Our rating: 4.4/5 — One of the finest fantasy novels of recent years. The sapphic romance is beautifully developed, the world is genuinely imaginative, and the themes about empire and cultural knowledge are handled with sophistication.
Frequently Asked Questions
What is "The Jasmine Throne" about?
In a world inspired by ancient India, a fugitive princess and the emperor's servant discover a forbidden magic that could save or destroy their empire — and find each other in a situation designed to keep them apart.
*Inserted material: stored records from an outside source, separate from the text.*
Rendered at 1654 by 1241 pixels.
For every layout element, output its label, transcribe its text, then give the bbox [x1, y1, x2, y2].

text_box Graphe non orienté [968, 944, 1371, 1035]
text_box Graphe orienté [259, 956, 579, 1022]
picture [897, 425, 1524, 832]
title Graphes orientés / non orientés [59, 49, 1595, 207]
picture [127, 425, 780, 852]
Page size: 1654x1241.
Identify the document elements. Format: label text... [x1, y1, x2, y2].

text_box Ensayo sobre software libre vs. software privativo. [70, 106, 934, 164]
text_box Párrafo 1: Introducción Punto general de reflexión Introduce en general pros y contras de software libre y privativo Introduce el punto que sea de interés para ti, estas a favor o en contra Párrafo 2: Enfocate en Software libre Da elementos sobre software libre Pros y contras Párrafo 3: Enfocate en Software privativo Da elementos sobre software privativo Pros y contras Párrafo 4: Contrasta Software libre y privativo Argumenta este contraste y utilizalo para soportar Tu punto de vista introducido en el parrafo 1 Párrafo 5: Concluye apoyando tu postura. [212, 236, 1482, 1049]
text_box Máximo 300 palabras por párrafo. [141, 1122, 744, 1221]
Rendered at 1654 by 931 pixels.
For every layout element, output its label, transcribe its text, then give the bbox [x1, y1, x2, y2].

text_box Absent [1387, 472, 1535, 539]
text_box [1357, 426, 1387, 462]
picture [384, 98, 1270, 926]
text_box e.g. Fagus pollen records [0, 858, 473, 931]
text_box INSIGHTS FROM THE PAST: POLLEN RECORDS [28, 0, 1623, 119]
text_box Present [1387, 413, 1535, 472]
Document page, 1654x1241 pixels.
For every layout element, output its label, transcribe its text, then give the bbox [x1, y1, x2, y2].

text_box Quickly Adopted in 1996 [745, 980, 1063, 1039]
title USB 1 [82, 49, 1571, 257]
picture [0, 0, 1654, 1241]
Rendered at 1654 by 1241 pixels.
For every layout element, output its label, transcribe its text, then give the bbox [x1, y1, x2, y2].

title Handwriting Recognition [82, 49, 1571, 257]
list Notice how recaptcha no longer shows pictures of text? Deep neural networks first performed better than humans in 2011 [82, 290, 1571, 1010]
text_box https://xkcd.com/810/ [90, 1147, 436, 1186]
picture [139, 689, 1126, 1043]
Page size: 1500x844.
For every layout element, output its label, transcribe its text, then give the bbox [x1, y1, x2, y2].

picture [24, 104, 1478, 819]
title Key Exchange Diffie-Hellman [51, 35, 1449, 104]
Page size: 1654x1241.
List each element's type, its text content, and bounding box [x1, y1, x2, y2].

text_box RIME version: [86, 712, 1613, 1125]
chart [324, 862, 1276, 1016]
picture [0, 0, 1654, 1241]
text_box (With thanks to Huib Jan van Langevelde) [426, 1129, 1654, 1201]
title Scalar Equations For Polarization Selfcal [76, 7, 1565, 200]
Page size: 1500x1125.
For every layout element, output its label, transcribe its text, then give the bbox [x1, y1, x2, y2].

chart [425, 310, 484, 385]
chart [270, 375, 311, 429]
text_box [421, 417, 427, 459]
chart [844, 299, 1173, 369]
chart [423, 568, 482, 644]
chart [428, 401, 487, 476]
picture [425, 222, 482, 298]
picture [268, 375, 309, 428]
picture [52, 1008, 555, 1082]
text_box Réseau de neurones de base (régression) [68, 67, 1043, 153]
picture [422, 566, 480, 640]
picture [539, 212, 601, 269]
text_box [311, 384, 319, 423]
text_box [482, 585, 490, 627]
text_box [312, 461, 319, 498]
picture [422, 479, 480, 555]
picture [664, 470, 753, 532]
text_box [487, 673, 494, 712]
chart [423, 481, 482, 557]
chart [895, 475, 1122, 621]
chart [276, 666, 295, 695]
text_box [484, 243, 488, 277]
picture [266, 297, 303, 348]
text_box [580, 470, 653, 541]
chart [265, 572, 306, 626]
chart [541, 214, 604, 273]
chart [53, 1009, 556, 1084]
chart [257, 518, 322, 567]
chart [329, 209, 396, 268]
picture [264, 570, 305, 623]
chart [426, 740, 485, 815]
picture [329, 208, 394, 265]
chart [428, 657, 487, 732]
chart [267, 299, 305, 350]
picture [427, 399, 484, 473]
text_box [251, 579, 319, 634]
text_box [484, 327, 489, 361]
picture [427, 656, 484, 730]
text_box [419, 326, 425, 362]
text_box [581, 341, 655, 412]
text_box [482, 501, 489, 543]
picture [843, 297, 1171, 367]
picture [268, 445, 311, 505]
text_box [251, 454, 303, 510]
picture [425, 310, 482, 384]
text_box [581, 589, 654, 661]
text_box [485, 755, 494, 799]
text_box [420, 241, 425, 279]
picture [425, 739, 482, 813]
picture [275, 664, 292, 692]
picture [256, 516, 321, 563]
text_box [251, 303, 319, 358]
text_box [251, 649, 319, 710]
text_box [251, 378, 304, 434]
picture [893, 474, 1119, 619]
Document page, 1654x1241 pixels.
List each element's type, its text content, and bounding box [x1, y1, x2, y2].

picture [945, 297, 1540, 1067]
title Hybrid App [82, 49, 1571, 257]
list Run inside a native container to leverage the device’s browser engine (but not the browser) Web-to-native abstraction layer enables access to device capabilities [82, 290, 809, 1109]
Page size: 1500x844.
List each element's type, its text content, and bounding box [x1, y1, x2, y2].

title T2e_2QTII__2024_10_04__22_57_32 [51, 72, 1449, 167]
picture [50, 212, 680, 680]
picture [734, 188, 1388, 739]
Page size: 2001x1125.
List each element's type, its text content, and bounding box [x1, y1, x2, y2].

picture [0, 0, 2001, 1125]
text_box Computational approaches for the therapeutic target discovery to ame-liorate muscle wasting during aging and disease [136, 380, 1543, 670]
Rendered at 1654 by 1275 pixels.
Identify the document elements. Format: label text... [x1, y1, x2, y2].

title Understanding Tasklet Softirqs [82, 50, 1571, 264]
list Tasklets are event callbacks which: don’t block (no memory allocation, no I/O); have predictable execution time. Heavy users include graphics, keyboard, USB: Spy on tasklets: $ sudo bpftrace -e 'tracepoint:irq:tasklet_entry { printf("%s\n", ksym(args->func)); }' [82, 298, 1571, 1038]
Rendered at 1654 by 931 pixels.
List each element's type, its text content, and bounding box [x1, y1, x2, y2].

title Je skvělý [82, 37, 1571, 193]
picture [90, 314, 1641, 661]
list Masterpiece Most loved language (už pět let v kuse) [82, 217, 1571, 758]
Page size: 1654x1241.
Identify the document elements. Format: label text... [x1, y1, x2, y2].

Who should read "The Jasmine Throne"?
Fantasy readers who want sapphic romance alongside world-class world-building, fans of She Who Became the Sun and The Poppy War, and anyone interested in Indian-inspired fantasy settings.
What are the key takeaways from "The Jasmine Throne"?
Colonial empires always destroy the cultural knowledge of the peoples they subordinate The magic of the natural world — plants, water, living things — is a recurring metaphor for indigenous knowledge Love that crosses the lines of empire is always political Survival within a hostile system requires forms of concealment that have their own costs The most dangerous knowledge is often the knowledge that was suppressed for being dangerous
Is "The Jasmine Throne" worth reading?
One of the finest fantasy novels of recent years — Suri's Parijatdvipa is imaginatively rich, the sapphic romance is beautifully developed, and the magic system is among the most emotionally resonant in contemporary fantasy.